[Given data — start]
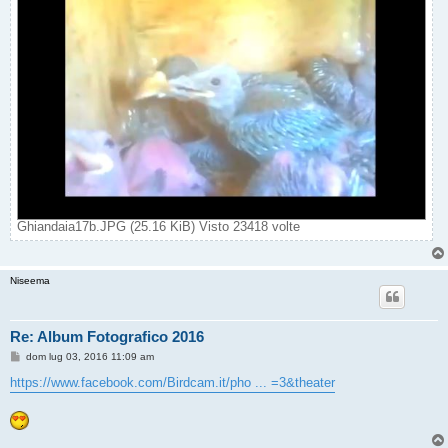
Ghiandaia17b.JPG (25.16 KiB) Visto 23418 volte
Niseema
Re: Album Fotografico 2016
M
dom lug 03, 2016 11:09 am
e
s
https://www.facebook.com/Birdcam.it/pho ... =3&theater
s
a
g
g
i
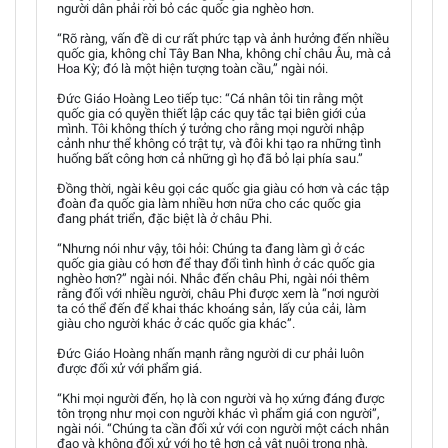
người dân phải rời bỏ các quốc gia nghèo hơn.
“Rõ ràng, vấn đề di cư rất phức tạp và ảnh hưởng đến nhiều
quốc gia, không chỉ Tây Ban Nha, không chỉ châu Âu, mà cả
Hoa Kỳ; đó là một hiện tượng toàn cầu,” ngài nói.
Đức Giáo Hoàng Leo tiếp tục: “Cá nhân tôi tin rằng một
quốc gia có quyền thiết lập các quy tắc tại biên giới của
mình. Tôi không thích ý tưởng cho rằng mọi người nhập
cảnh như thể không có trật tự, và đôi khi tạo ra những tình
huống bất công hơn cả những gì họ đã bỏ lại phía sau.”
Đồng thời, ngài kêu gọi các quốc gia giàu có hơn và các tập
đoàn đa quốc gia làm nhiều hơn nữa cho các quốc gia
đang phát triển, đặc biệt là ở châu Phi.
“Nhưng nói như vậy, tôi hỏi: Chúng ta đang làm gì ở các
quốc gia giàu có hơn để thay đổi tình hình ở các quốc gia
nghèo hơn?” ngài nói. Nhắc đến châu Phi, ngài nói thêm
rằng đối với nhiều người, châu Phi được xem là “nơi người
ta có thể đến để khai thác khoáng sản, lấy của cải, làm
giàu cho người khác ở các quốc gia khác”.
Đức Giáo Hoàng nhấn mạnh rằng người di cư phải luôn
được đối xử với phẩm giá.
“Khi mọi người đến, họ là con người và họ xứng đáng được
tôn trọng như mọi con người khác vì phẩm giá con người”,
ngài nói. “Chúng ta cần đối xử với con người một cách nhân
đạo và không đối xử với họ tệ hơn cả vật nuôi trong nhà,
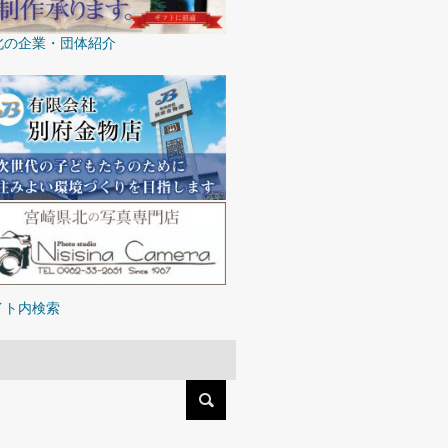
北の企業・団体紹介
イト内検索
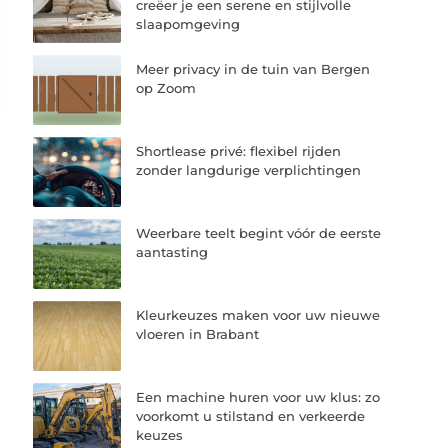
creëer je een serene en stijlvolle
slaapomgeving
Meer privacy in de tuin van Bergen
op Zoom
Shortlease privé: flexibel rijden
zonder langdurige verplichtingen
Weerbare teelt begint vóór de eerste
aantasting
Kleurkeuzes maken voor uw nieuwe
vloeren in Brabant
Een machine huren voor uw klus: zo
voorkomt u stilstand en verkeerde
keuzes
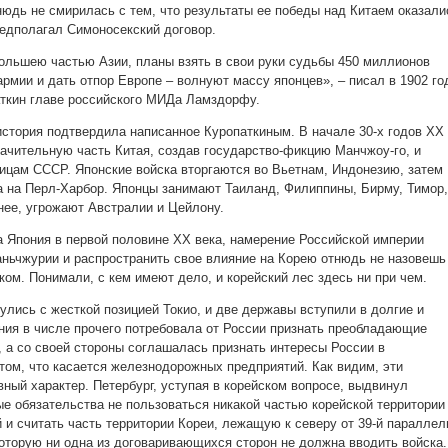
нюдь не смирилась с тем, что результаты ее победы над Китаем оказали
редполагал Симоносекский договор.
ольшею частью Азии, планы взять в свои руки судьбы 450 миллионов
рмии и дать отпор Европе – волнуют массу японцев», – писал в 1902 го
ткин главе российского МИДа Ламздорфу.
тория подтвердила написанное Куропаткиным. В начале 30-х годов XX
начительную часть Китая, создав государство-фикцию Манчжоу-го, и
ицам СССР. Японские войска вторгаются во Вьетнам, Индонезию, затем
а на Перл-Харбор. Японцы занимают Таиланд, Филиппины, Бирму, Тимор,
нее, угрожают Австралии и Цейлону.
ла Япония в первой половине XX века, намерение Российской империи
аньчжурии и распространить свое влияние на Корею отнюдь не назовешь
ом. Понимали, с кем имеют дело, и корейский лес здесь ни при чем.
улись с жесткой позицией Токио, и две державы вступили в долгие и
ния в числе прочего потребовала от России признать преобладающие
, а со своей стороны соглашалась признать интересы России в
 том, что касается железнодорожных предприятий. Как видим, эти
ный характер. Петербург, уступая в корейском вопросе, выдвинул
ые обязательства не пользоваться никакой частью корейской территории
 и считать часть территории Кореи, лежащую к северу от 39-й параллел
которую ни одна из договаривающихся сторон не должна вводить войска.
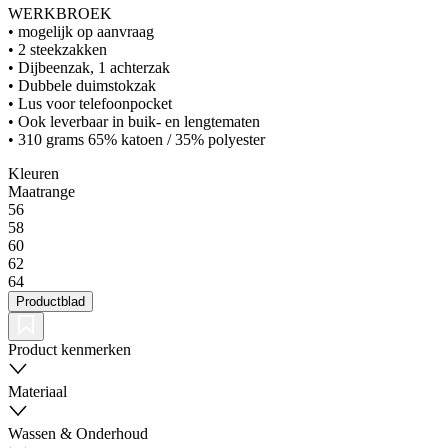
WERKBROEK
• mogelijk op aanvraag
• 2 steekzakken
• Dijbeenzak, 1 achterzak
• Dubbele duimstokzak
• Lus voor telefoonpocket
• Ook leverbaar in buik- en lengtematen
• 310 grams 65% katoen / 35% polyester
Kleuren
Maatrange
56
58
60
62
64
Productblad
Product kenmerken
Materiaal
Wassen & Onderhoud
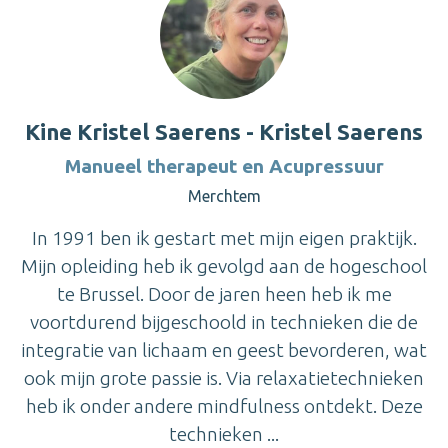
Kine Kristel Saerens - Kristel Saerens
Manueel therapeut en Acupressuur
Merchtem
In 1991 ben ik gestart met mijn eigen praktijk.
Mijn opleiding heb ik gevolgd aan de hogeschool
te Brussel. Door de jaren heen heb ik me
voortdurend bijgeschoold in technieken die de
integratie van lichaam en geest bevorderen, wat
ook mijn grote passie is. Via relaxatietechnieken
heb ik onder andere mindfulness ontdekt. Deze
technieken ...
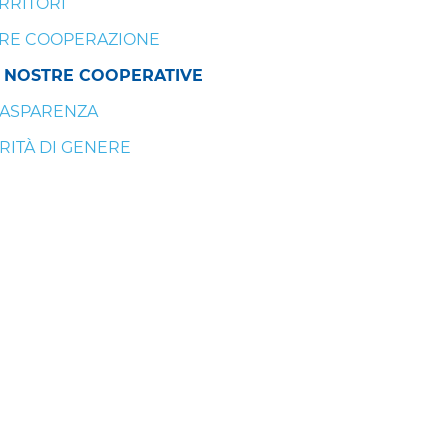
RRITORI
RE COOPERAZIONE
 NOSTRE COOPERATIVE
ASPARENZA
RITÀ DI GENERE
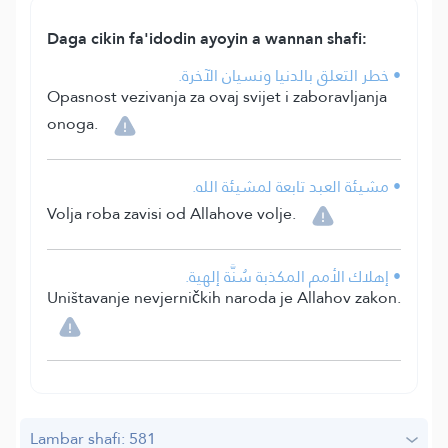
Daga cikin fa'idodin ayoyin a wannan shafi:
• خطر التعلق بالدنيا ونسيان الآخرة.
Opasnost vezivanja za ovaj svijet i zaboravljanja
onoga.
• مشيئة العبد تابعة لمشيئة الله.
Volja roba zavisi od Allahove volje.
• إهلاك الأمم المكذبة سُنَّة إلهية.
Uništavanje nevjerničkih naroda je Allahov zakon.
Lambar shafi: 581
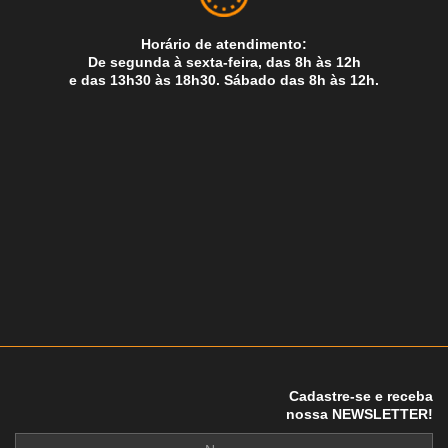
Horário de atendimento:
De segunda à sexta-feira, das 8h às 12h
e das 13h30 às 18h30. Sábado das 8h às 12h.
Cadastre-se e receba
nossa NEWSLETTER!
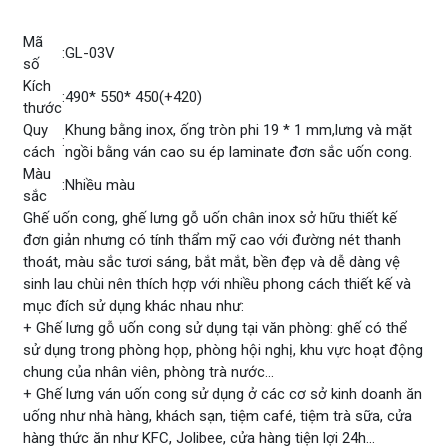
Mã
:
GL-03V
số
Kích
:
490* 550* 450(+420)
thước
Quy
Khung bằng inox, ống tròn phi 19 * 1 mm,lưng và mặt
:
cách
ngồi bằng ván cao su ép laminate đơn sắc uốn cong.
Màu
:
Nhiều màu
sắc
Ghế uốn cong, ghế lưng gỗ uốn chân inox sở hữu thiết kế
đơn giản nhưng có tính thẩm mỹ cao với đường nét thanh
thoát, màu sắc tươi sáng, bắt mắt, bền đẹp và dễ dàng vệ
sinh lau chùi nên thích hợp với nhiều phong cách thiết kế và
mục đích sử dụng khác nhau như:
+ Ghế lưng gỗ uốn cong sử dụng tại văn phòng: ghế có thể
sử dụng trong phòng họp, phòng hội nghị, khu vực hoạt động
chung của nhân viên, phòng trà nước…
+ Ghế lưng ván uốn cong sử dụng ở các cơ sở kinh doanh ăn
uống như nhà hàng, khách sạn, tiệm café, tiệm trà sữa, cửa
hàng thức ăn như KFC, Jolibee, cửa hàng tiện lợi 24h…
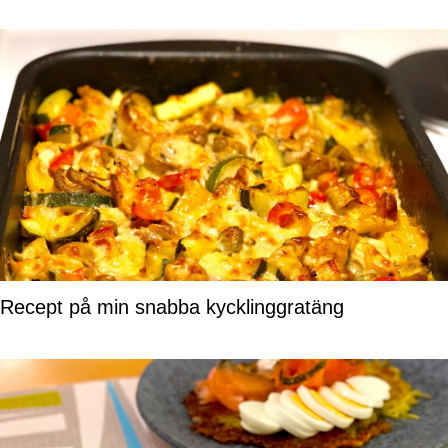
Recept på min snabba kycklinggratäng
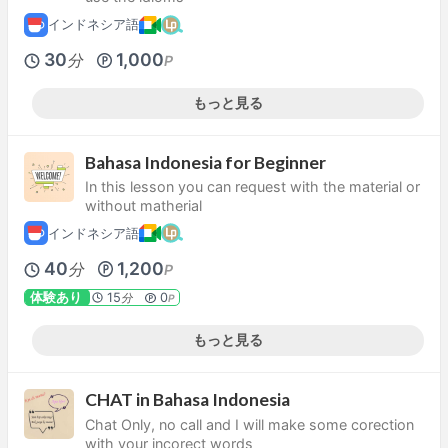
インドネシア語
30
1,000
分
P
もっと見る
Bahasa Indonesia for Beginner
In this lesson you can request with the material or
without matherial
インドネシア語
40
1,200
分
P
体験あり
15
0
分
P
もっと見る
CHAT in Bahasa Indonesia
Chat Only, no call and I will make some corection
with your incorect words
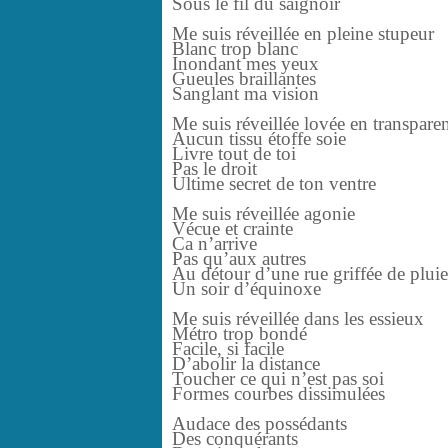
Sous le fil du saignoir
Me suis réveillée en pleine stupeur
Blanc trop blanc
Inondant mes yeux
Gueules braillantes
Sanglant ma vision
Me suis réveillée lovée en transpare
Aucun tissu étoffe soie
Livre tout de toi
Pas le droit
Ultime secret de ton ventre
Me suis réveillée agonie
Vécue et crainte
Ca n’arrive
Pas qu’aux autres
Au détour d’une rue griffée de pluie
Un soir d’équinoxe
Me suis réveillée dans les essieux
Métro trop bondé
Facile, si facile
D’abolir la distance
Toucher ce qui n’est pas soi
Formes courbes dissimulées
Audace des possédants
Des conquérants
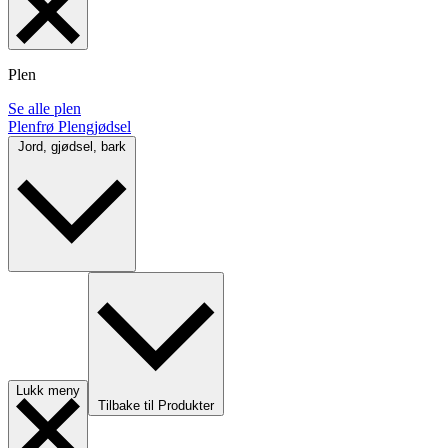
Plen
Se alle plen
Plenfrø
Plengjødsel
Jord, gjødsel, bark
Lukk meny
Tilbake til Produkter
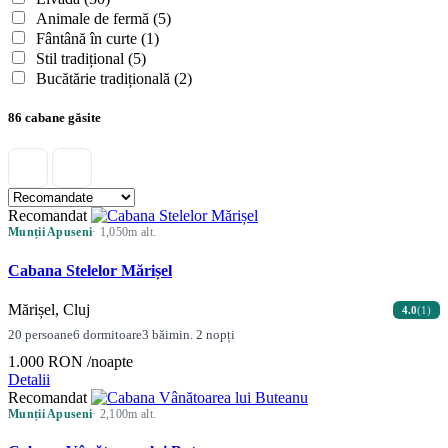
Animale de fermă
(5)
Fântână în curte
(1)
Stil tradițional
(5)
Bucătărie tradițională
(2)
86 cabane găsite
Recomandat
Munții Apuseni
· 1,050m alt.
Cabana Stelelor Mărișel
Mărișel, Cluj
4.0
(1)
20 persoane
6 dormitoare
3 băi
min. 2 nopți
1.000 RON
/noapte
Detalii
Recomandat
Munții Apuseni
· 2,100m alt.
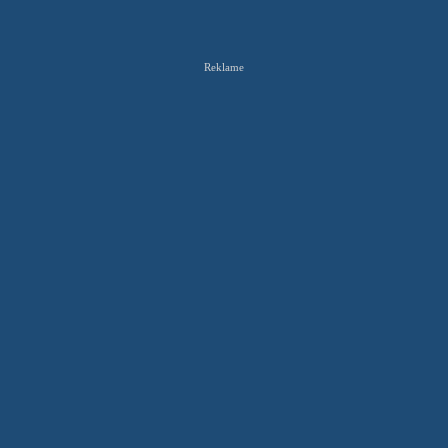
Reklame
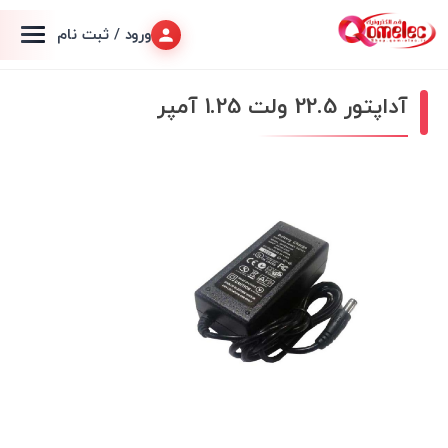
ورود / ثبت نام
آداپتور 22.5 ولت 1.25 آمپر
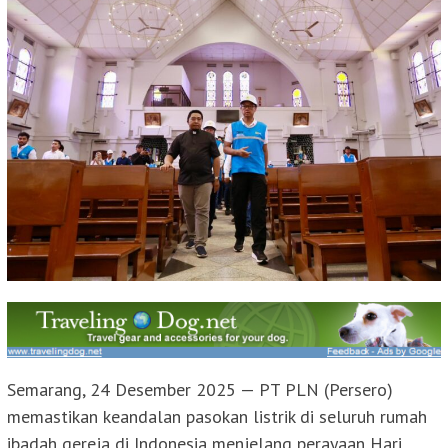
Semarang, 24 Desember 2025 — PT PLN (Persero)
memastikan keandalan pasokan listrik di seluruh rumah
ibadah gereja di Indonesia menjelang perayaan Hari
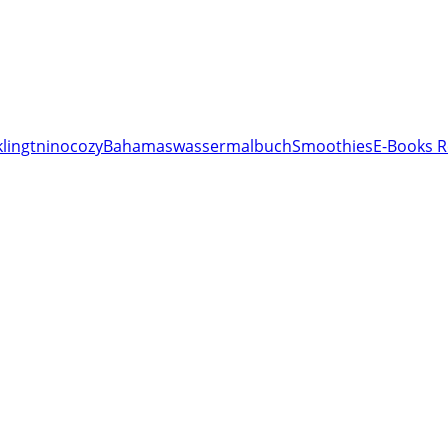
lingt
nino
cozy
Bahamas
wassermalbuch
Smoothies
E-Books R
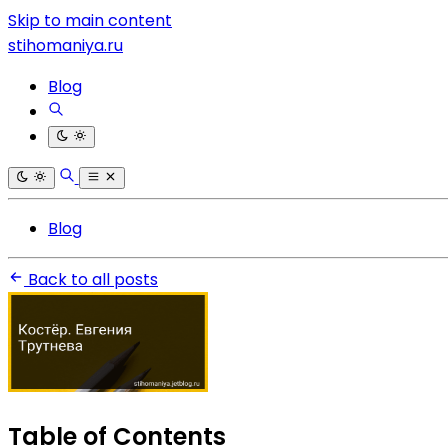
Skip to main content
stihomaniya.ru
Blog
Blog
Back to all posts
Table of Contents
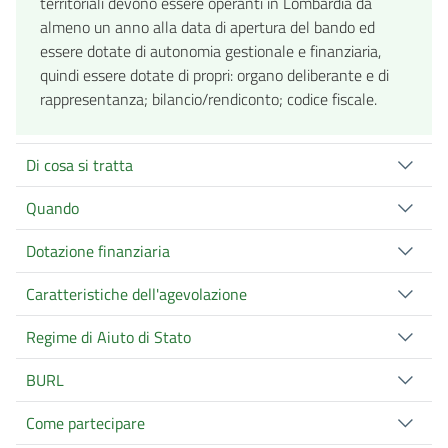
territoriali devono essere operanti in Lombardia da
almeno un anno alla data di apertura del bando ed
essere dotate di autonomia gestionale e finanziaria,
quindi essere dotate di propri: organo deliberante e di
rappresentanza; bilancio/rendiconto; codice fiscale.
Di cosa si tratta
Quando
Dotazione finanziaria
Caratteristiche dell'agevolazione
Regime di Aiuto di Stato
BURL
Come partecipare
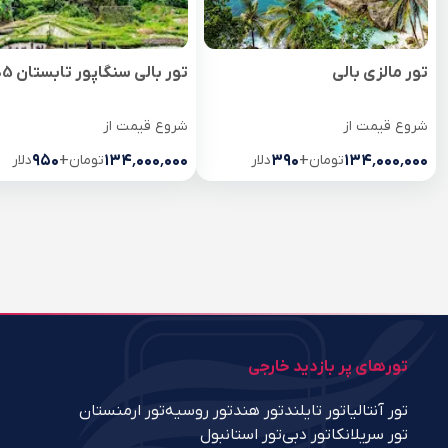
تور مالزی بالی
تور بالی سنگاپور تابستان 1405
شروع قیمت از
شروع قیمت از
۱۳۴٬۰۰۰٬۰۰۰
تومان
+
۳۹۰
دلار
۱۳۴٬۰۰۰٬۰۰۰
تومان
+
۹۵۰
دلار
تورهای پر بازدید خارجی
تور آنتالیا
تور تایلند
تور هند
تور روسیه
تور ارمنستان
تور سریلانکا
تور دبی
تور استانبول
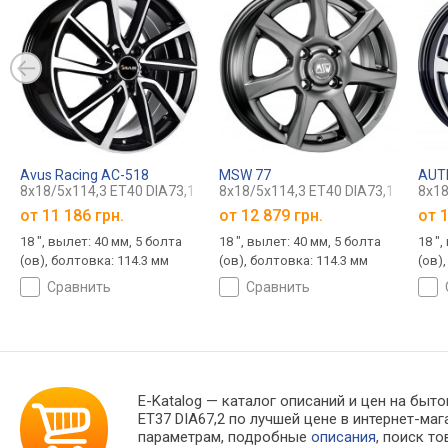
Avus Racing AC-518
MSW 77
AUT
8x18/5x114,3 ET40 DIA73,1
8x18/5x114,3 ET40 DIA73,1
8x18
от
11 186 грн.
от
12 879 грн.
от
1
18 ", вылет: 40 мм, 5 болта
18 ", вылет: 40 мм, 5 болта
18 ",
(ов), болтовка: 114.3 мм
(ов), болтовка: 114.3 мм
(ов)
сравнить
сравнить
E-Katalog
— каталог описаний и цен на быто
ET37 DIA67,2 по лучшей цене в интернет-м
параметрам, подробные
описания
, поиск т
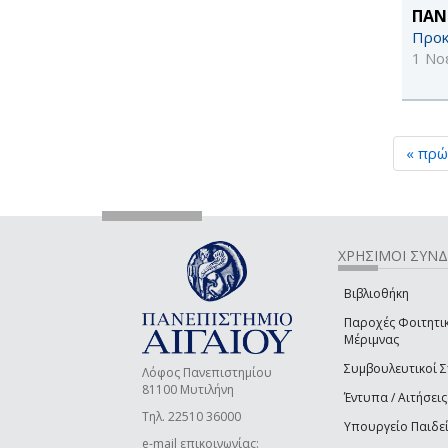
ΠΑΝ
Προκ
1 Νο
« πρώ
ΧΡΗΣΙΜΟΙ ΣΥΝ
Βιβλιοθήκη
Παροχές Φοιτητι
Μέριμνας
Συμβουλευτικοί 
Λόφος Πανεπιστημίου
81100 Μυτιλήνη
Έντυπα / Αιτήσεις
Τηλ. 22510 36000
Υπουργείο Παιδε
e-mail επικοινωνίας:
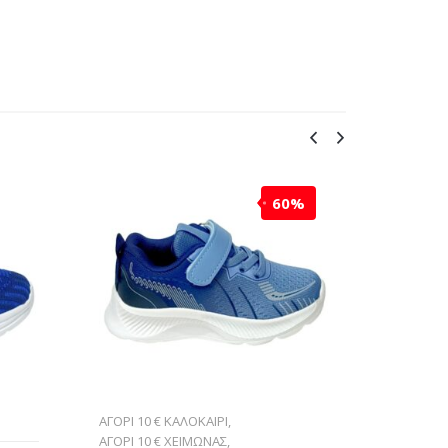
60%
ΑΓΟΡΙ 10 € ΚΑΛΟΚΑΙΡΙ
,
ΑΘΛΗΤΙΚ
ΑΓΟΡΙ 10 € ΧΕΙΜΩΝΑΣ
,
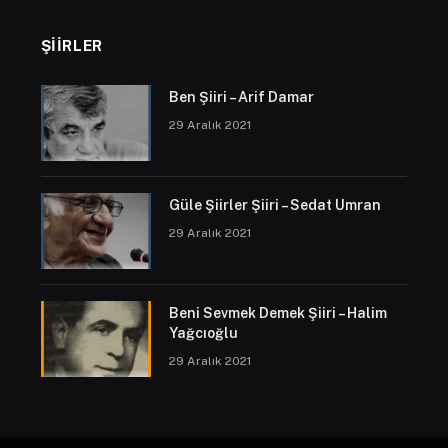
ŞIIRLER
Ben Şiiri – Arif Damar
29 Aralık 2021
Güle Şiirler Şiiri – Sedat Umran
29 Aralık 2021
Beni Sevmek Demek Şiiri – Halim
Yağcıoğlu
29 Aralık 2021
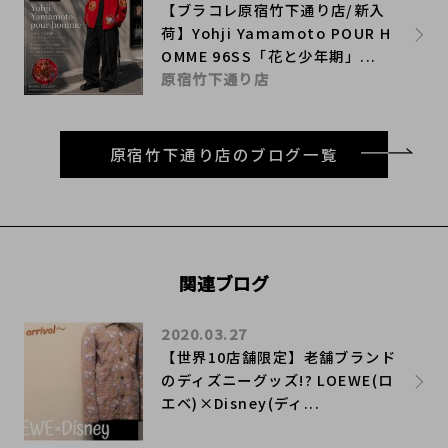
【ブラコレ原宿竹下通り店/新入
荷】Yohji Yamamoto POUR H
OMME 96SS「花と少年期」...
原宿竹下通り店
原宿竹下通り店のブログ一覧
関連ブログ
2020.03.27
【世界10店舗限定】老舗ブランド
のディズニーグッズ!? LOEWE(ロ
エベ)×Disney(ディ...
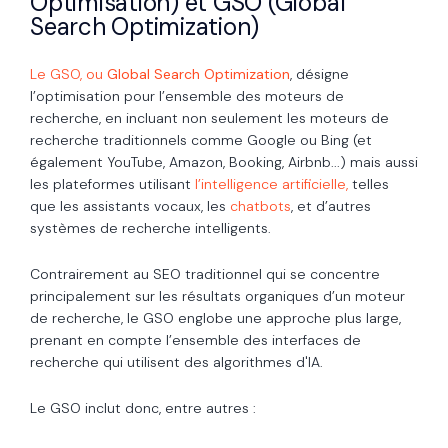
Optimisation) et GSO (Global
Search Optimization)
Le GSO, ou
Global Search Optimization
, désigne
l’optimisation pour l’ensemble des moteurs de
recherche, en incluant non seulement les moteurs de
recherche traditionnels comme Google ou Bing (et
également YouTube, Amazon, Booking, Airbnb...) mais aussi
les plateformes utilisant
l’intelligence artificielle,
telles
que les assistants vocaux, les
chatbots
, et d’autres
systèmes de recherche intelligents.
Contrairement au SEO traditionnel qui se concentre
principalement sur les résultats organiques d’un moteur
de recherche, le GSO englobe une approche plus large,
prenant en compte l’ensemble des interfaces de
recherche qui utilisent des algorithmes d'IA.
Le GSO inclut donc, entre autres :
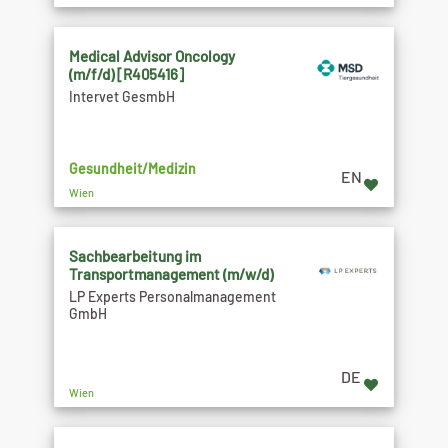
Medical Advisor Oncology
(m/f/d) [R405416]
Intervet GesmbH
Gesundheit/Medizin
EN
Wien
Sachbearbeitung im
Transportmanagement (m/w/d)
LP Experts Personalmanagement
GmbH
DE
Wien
[Given data — finish]
[Exercise goal] Pictures stay out. Repeat only the lines from the beginning of the data through the line that has "Đức Giáo Hoàng Leo".

[Exercise result]
Ghiandaia17b.JPG (25.16 KiB) Visto 23418 volte
Niseema
Re: Album Fotografico 2016
M
dom lug 03, 2016 11:09 am
e
s
https://www.facebook.com/Birdcam.it/pho ... =3&theater
s
a
g
g
i
người dân phải rời bỏ các quốc gia nghèo hơn.
“Rõ ràng, vấn đề di cư rất phức tạp và ảnh hưởng đến nhiều
quốc gia, không chỉ Tây Ban Nha, không chỉ châu Âu, mà cả
Hoa Kỳ; đó là một hiện tượng toàn cầu,” ngài nói.
Đức Giáo Hoàng Leo tiếp tục: “Cá nhân tôi tin rằng một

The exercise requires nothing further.